Extracted entries
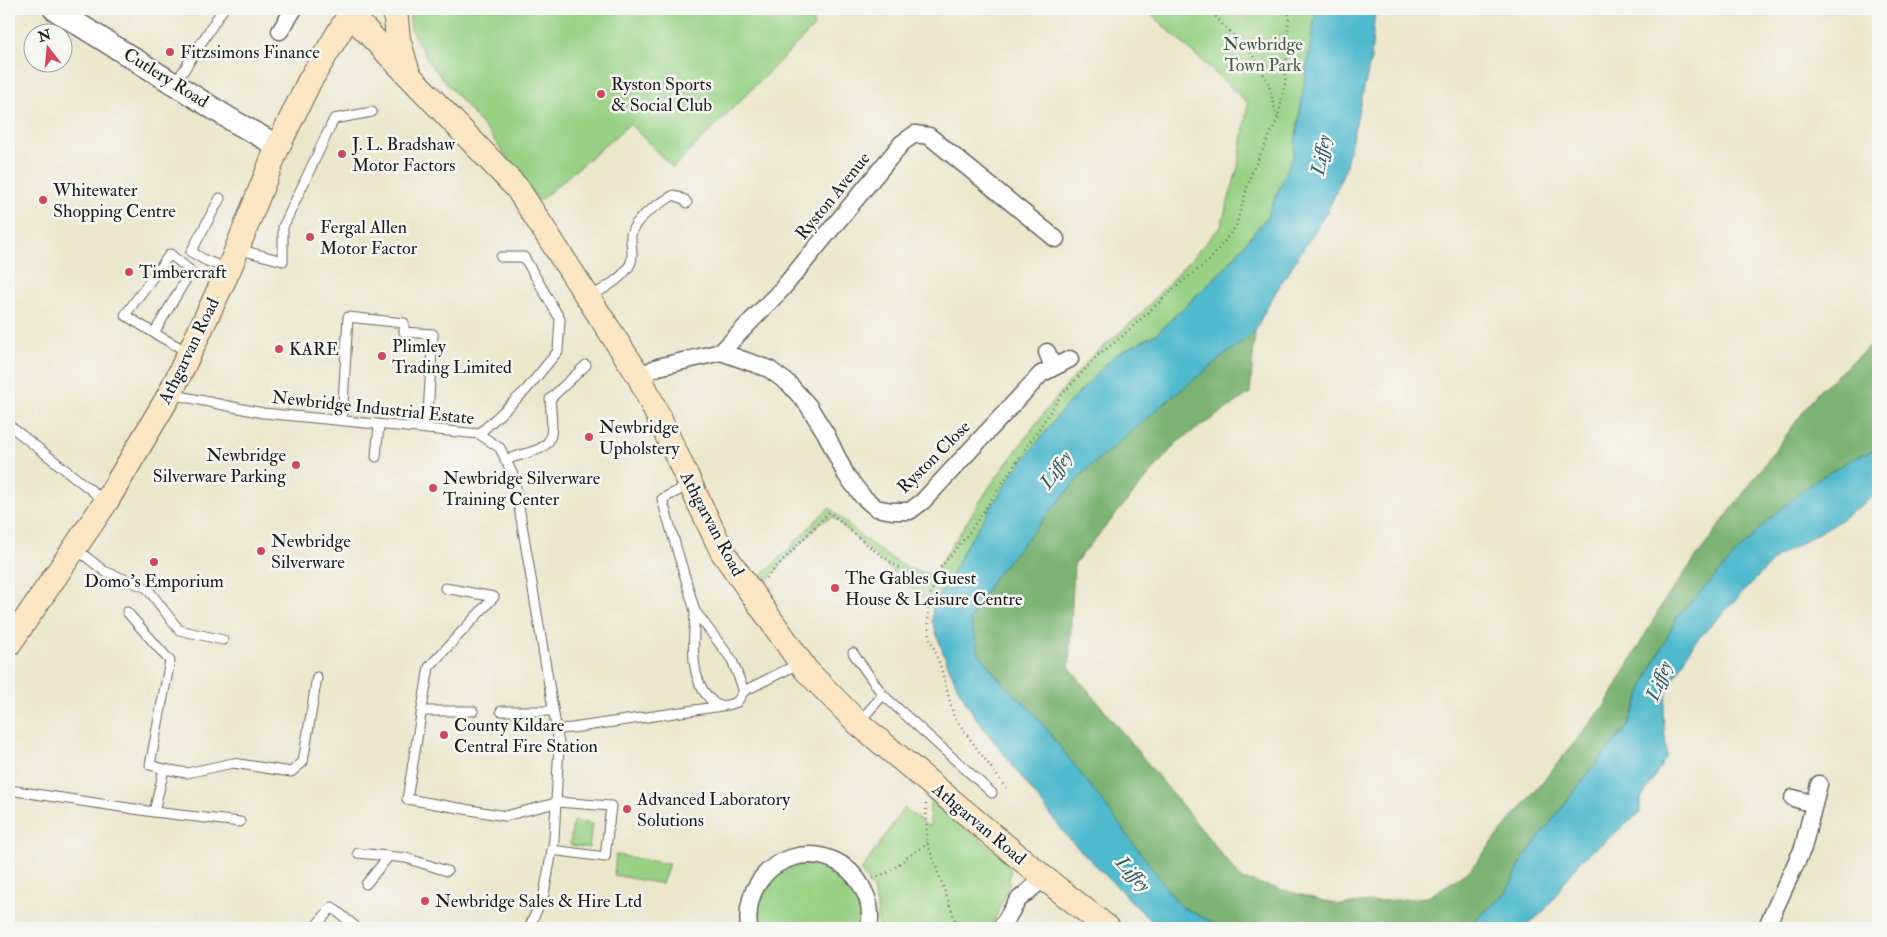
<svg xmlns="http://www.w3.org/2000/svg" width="1887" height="937" font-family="'IM FELL Double Pica',serif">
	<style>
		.green { fill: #98d184; stroke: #5a7650 }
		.forest { fill: #7ab372; stroke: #4b6847 }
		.water { fill: #50b9cd; stroke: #366a74 }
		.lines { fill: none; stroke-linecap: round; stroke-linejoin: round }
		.service-casing { stroke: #65635a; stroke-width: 11 }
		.minor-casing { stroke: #65635a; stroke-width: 19 }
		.tertiary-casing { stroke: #65635a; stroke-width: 24 }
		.secondary-casing { stroke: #65635a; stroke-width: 26 }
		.path { stroke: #65635a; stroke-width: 2.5; stroke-dasharray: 1 4; stroke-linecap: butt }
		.service { stroke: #fff; stroke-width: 9 }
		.minor { stroke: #fff; stroke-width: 16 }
		.tertiary { stroke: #fff; stroke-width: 21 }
		.secondary { stroke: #fbe6c4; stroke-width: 24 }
		.poi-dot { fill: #d1495b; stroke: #f6f6f2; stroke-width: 2 }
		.labels { text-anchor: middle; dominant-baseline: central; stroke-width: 5; stroke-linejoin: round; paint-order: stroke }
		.park-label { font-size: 18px; fill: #475b40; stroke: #f6f6f2 }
		.poi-label { font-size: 18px; fill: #1c1c1c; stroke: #f6f6f2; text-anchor: start }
		.street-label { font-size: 18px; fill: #1c1c1c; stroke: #f6f6f2 }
		.water-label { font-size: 19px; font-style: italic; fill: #315b63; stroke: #f6f6f2 }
	</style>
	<rect width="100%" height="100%" fill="#f6f6f2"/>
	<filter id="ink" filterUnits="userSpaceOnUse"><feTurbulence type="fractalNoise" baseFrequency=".02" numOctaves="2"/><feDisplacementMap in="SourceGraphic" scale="10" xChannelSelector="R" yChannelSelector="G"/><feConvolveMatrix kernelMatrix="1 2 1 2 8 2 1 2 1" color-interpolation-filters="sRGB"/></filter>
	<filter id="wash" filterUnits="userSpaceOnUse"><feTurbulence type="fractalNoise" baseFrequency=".0096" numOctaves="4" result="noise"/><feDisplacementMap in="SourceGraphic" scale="20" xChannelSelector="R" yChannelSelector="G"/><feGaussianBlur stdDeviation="1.12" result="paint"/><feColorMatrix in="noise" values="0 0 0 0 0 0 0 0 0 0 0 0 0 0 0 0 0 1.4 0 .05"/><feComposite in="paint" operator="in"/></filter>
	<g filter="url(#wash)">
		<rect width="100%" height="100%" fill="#ece6cc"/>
		<!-- green -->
		<g class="green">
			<polygon points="409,9 815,9 812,11 814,27 673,168 630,124 539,201 489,133 430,64 411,30"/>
			<path d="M1145,9h171l-22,145 -27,63 -43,52 -68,65 -41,21 -51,53 -52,67 -46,71 -18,36 -15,23 -26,-20 -74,-68 -12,5 -59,64 -5,-5 72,-74c25,22 70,68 105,66l58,-90 58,-78 42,-49 45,-38 84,-92 17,-59 10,-64z"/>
			<polygon points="930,798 1005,859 1011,870 1008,888 991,928 878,928 877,906 873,890 861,871 904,808 930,827"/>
			<polygon points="573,821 592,824 589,848 570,845"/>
			<polygon points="616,855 669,864 662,884 614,875"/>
			<path d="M812,863c26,4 48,21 51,49 0,5 -1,11 -2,16h-102c-7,-37 17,-62 53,-65z"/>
		</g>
		<!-- forest -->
		<polygon class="forest" points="1255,331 1250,393 1177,442 1074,564 1069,667 1242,879 1339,905 1428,897 1469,871 1607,703 1664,601 1818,392 1878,339 1878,448 1853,459 1816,480 1678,616 1650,671 1628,726 1589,772 1525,856 1506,893 1468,926 1439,928 1223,928 1180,906 979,653 970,620 995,576 1084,472 1161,406"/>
		<!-- water -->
		<g class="water">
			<polygon points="1316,9 1375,9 1371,59 1345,169 1330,207 1270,301 1255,331 1161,406 1084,472 995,576 970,620 979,653 997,677 1034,713 1102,801 1180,906 1223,928 1158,928 1070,840 975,717 958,688 944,655 932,621 933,605 948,582 966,546 1012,475 1064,408 1115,355 1156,334 1224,269 1267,217 1293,156"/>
			<polygon points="1878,448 1878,493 1839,521 1777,557 1694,643 1667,691 1663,717 1667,756 1640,801 1640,813 1580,861 1544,911 1524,928 1439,928 1468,926 1506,893 1525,856 1589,772 1628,726 1650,671 1678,616 1770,518 1816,480 1853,459"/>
		</g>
	</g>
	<g filter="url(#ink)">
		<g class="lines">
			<!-- service casing -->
			<g class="service-casing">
				<g id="service">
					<polyline points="175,84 223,9"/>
					<polyline points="220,198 191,252 207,261 229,269"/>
					<polyline points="237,249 283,261 283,227 334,119 372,112"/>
					<path d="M590,297c13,-8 35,-19 41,-35 3,-9 -1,-19 0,-28 5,-18 28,-30 43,-39l11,5 2,3"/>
					<path d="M154,333l37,-62 -21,-17 -45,61c21,13 42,27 64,37"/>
					<polyline points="170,394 263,413 479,434 500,448 514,477 559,744 554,840 544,894 529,928"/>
					<polyline points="342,421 348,317 404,323 404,332 433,334 427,429"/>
					<polyline points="9,425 106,502"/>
					<polyline points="479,434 526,390 558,351 560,319 524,257 501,257"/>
					<polyline points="376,457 379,425"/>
					<path d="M505,460c47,-15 50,-9 45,-61l36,-34"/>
					<path d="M689,485l-27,14 33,112 37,49 12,31 -7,11c-6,2 -12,5 -19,3 -4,-1 -6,-4 -9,-7 -21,-22 -15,-59 -14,-87"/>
					<polyline points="75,548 104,571 147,588 179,630 223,640"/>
					<polyline points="445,588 494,597 429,667 407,799 505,816 556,803"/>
					<polyline points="853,653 883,695"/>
					<polyline points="744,691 800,663"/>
					<polyline points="422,711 473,711"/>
					<polyline points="501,711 553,711"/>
					<polyline points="858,723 883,695 992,793"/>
					<polyline points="556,729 572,728 722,706"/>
					<polyline points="164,769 187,773 233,763 291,772 303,762 317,677"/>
					<polyline points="9,790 154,812 164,769 150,765 170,661 127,612"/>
					<polyline points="154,812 240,822"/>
					<polyline points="552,850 605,857 611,806 556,802"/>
					<polyline points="358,853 406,858 447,871"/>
					<polyline points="366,884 389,856"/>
					<polyline points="314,928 332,907 357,928"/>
				</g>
			</g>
			<!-- minor casing -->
			<g class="minor-casing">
				<g id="minor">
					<polyline points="280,31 294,9"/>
					<polyline points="721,352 769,369 789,384 808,405 826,434 846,475 863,497 876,508 892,511 910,511 923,501 1041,374 1070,359"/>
					<polyline points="1047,352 1053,367"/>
					<polyline points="639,376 658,367 721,352 782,289 902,143 915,134 929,136 1056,239"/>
					<polyline points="1793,798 1814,804"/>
					<path d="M749,928c-9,-74 84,-101 115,-37 6,11 7,25 5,37"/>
					<polyline points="1001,928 1018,900 1044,878"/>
					<polyline points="1766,928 1803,848 1819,784"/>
				</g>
			</g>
			<!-- tertiary casing -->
			<g class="tertiary-casing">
				<polyline id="tertiary" points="54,9 235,122 278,146"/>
			</g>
			<!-- secondary casing -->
			<g class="secondary-casing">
				<g id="secondary">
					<polyline points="395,9 398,39 408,73"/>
					<polyline points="350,14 517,188 639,376 722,551 806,670 858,723 1044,878 1108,928"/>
					<polyline points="9,644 106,502 170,394 229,269 278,146 309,82 353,9"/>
				</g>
			</g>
			<!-- path -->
			<g class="path">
				<polyline points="1209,9 1223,25 1252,54 1268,82 1277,117"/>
				<path d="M766,578l63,-66c24,20 71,66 102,67l38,-46 91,-136 38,-42 21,-16 57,-52 34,-27 26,-34 15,-52 27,-56 7,-34 4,-75"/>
				<polyline points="931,579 933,587 929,601 928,618 930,638 941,668 954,717 1006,788"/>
				<polyline points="926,804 927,842 958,928"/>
				<polyline points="873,878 889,872 910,855 924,846 927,842"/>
			</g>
			<!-- service -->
			<use href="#service" class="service"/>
			<!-- minor -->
			<use href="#minor" class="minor"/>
			<!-- tertiary -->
			<use href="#tertiary" class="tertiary"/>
			<!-- secondary -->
			<use href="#secondary" class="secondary"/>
		</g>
	</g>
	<!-- markers -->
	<g class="poi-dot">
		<circle cx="170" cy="52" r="5"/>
		<circle cx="601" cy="94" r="5"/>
		<circle cx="342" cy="154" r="5"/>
		<circle cx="43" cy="200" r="5"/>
		<circle cx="310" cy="237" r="5"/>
		<circle cx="129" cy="272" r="5"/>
		<circle cx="279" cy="349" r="5"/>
		<circle cx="382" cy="356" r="5"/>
		<circle cx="589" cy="437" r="5"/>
		<circle cx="296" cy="465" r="5"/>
		<circle cx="433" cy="488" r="5"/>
		<circle cx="261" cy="551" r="5"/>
		<circle cx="154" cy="562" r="5"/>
		<circle cx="835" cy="588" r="5"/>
		<circle cx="444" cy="735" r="5"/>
		<circle cx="627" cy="809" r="5"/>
		<circle cx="425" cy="901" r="5"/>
	</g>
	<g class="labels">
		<!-- park labels -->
		<g class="park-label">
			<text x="1263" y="44">Newbridge<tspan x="1263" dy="21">Town Park</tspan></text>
		</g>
		<!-- poi labels -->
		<g class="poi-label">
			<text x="180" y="52">Fitzsimons Finance</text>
			<text x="611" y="84">Ryston Sports<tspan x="611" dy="21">&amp; Social Club</tspan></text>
			<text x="352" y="144">J. L. Bradshaw<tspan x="352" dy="21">Motor Factors</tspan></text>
			<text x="53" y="190">Whitewater<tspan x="53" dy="21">Shopping Centre</tspan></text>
			<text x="320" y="227">Fergal Allen<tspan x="320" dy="21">Motor Factor</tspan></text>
			<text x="139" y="272">Timbercraft</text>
			<text x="392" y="346">Plimley<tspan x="392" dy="21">Trading Limited</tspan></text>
			<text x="289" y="349">KARE</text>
			<text x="599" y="427">Newbridge<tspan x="599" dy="21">Upholstery</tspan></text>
			<text x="286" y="455" text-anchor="end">Newbridge<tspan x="286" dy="21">Silverware Parking</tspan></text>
			<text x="443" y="478">Newbridge Silverware<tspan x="443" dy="21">Training Center</tspan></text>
			<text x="271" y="541">Newbridge<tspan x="271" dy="21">Silverware</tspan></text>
			<text x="845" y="578">The Gables Guest<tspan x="845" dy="21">House &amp; Leisure Centre</tspan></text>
			<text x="154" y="581" text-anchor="middle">Domo’s Emporium</text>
			<text x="454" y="725">County Kildare<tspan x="454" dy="21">Central Fire Station</tspan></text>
			<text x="637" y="799">Advanced Laboratory<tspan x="637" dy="21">Solutions</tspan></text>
			<text x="435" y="901">Newbridge Sales &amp; Hire Ltd</text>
		</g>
		<!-- street labels -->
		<g class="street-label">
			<text transform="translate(166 78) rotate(32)">Cutlery Road</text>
			<text transform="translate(833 196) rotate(-51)">Ryston Avenue</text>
			<text transform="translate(189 351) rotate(-64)">Athgarvan Road</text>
			<text transform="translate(373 408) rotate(6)">Newbridge Industrial Estate</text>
			<text transform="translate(934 457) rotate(-45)">Ryston Close</text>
			<text transform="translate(712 524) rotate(62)">Athgarvan Road</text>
			<text transform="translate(979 824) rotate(40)">Athgarvan Road</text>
		</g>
		<!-- water labels -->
		<g class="water-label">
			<text transform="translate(1321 155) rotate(-80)">Liffey</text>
			<text transform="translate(1056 470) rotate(-55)">Liffey</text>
			<text transform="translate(1659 681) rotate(-69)">Liffey</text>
			<text transform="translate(1133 874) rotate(47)">Liffey</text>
		</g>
	</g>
	<!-- margin -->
	<rect width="1887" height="937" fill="none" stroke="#f6f6f2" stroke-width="30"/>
	<!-- north arrow -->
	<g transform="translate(48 48) rotate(344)"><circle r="24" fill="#f6f6f2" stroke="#9f9f9c"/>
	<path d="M0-4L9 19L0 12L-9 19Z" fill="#d1495b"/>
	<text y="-8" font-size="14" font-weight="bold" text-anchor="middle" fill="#1c1c1c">N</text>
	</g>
</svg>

Directions
Across all the records above, count the lines that contain "SourceGraphic" and reply with only the number.

The completed task
2